Woohoo! You’ve just launched a new training program and rolled it out to the organization. Time for high fives, right?

Not so fast… If you’ve been learning about Lean, you know that all problem solving activities are guided by the Plan-Do-Study-Act (PDSA) cycle, in which you repeat the cycle until you’ve eliminated enough waste and added enough value to achieve a significant—and measurable—improvement in performance.


When I coach my Lean for Training and Lean for Safety Training candidates, we often see a lot of enthusiasm for the Plan and Do phases, but a bit of foot dragging in the Study phase, in which you evaluate whether your solution is achieving its goal.

Totally understandable. After all, Study is the least “fun” of the four PDSA phases. We all love to “Plan”…so many possibilities! And we really love to “Do” …bring the plan to life!

But studying to see if our Plan and Do phases were effective? What’s fun about that? In fact, it could be disappointing and uncomfortable if the results don’t measure up to the goals.

Why Focusing on Study Matters

When people ignore Study, they often fail to create truly effective, efficient solutions and don’t deliver the results for which they’ve been tasked.

  • They take on projects that have little chance of meaningful success.
  • They waste time, money and resources implementing solutions that either don’t achieve the goal or, worse, that don’t even HAVE a goal.
  • They invest in technology without proving whether people will actually use it and how its capabilities will measurably improve performance.

How to Focus on Study

To succeed in the Study phase of the PDSA cycle, you first need to develop a measurable goal in the Plan phase. If you’re tasked with developing training, remember the Lean for Training mantra: The only true measure of success is a measurable improvement in on-the-job performance. It doesn’t matter whether people “enjoyed” the learning solution or how many people took it. Measuring anything other than performance improvement is Training Waste.

If you’ve done your work in the Plan phase, the Study phase is much easier. All you’ll need to do is collect and review on-the-job performance data. Enlist your learners and their managers to help. Discuss the results of the learning solution with them, listening carefully for “holes” that your learning solution may have missed.

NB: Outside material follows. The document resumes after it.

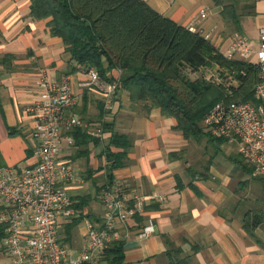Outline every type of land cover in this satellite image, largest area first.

When you’re in the Study phase, you want to:

  • Find out which parts of the solution were most effective in delivering results.
  • Identify changes that would make the solution more efficient.

This process can actually be fun because you’ll get to really see the impact your work can have on your organization’s mission.

Be Brave!

Focusing on the Study phase is scary at first because it holds you accountable for your solutions. You may discover that your solution didn’t work very well because your problem statement was wrong or your learnscape map was inadequate.

That’s okay! Take heart; the PDSA is a cycle. When Study reveals problems, you simply go through the cycle again with more knowledge and experience, which helps you succeed the next time around.

Study = Respect

The Study phase may be hard, but it’s also where you’ll achieve your highest personal and professional satisfaction. Study turns you from an order taker into a problem solver. Really digging into a situation and bird-dogging a solution until it produces clear success before full roll-out will earn you credibility and a reputation for creating learning solutions that have a real impact on your organization’s goals.

So the next time you find yourself resisting the Study phase, stop and picture how you’ll feel when you have real results to share. Sales increased by 15%! Safety violations decreased 50%! Customer satisfaction doubled!

You’ll be generating tangible results that will bring you amazing credibility and career success. And that’s worth a little discomfort, right?